LAVANDO A ALMA
Luciana Priosta

- Perfeitamente. Pois não? Está tudo em ordem e dentro de duas horas a documentação estará em suas mãos. Sim? Claro, no modelo que o senhor solicitou. Tem a minha palavra. Como? Todos os recolhimentos estão em ordem, os comprovantes estarão em suas mãos até o fim do dia. Até logo e estamos sempre às ordens.

Desligou o telefone espumando de raiva. Voou até o RH. Contou até dez em russo e fez uma prece em latim.

- Bom dia - arreganhou os dentes num arremedo de sorriso que mais parecia o rosnar de uma onça - o Sr. Oswaldir acabou de nos telefonar. Os holerites não chegaram na empresa e ele gostari...

- Não precisamos de clientes como esse. Ele que espere.

Contou até dez em latim e fez uma prece em russo. Abriu a boca tentando argumentar mas foi enxotado com um abanar de mão. Suspirou derrotado e retirou-se. Dentro de duas horas o Sr. Oswaldir, aliás gerente de uma empresa com 150 funcionários dos quais "não" precisavam administrar a folha de pagamento, ligaria novamente. Decidiu abreviar a agonia. Não sem antes fumar um cigarro e tomar três xícaras de café. 

- Curtume Malvina Cruela bom dia. 

Malvina Cruela? Ficara tão indignado que os dedos estavam tropeçando no teclado do telefone. Riu de si mesmo e de suas miragens auditivas.

- Desculpe-me, eu errei o número.

Teclou novamente.

- Curtume Malvina Cruela bom dia.

- Oh, desculpe-me, errei o número.

Não era possível. Estava precisando de férias. Tentou de novo.

- Curtume Malvina Cruela bom dia, e não, o senhor não errou o número, estou transferindo sua ligação.

Ficou mudo.

- Alô. Malvina Cruela falando. Preciso de seus serviços. Meu motorista irá apanhá-lo.

Mal desligou o telefone, e a recepcionista avisava-o de que um funcionário do Curtume Malvina Cruela esperava-o na portaria. Alguém muito espirituoso, ou doido sabe-se lá, batizou o curtume com o nome da vilã. Só podia ser isso. Deu de ombros, juntou suas coisas e dirigiu-se a portaria. Entrou no carro e chegou até um luxuoso escritório no centro da cidade. Foi conduzido a uma sala de espera muito elegante. Alguns minutos depois uma mulher aparece pela porta de vidro lateral. Seu rosto de feições belas, porém cruéis, era coroado por uma vasta cabeleira preta e branca. Deus! Malvina Cruela!

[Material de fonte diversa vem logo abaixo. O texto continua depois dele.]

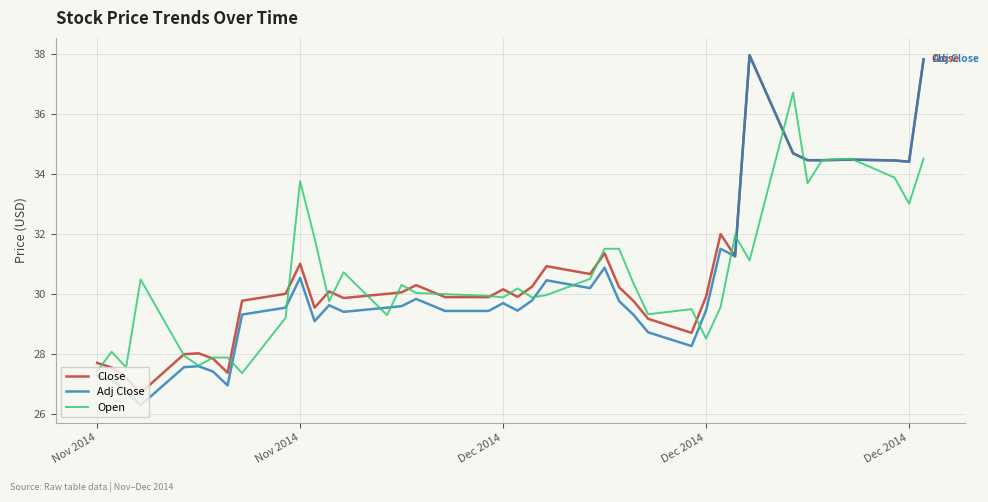

Which series has the largest range (max minus min)?

Adj Close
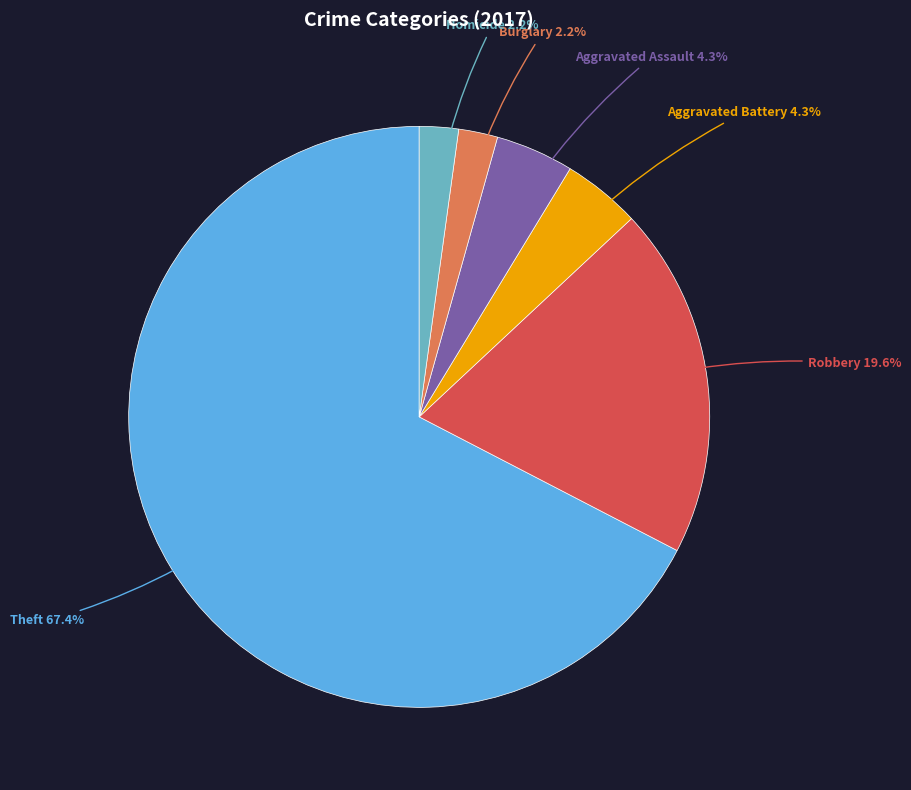

Does any single category account for the majority?

Yes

- Bom dia, que bom que pôde vir rapidamente. Não quero tomar muito seu tempo. Aceita um café?

- Um triplo sem açúcar por favor...

Durante toda a conversa Malvina Cruela mostrou-se educada e gentil, no entanto muito direta. Estava ampliando seus negócios no Brasil e a cada dia se assustava mais com a quantidade de impostos deste país. Mas uma coisa a maravilhava: o jeitinho brasileiro. Era possível contornar qualquer coisa! Que paraíso! Havia sido atraída pela disponibilidade de mão de obra barata e pela isenção de vários impostos que conseguiu a custo de alguns poucos subornos bem direcionados. Não gostaria de fazer nada ilegal mas se isso não pudesse ser evitado... Precisava de um parceiro para administração de sua folha de pagamento com cerca de 1200 funcionários e a sua empresa havia sido muito bem recomendada. Neste ponto piscou para ele. Caso houvesse alguma fiscalização que não pudesse ser contida com presentinhos seria necessário que alguém respondesse às perguntas dos gentis fiscais do ministério do trabalho...

Após o acerto de uma pequena comissão e assinatura de alguns papéis fecharam o negócio. Quando voltou para a empresa passou-lhes os detalhes da negociação. Seriam 1200 funcionários com taxa de 120% sobre salários! Entregou-lhes também sua carta de demissão. Ao sair pode ver pelo canto dos olhos o sorriso ganancioso de seu ex-chefe ao contemplar as taxas negociadas. Será que precisariam desta cliente?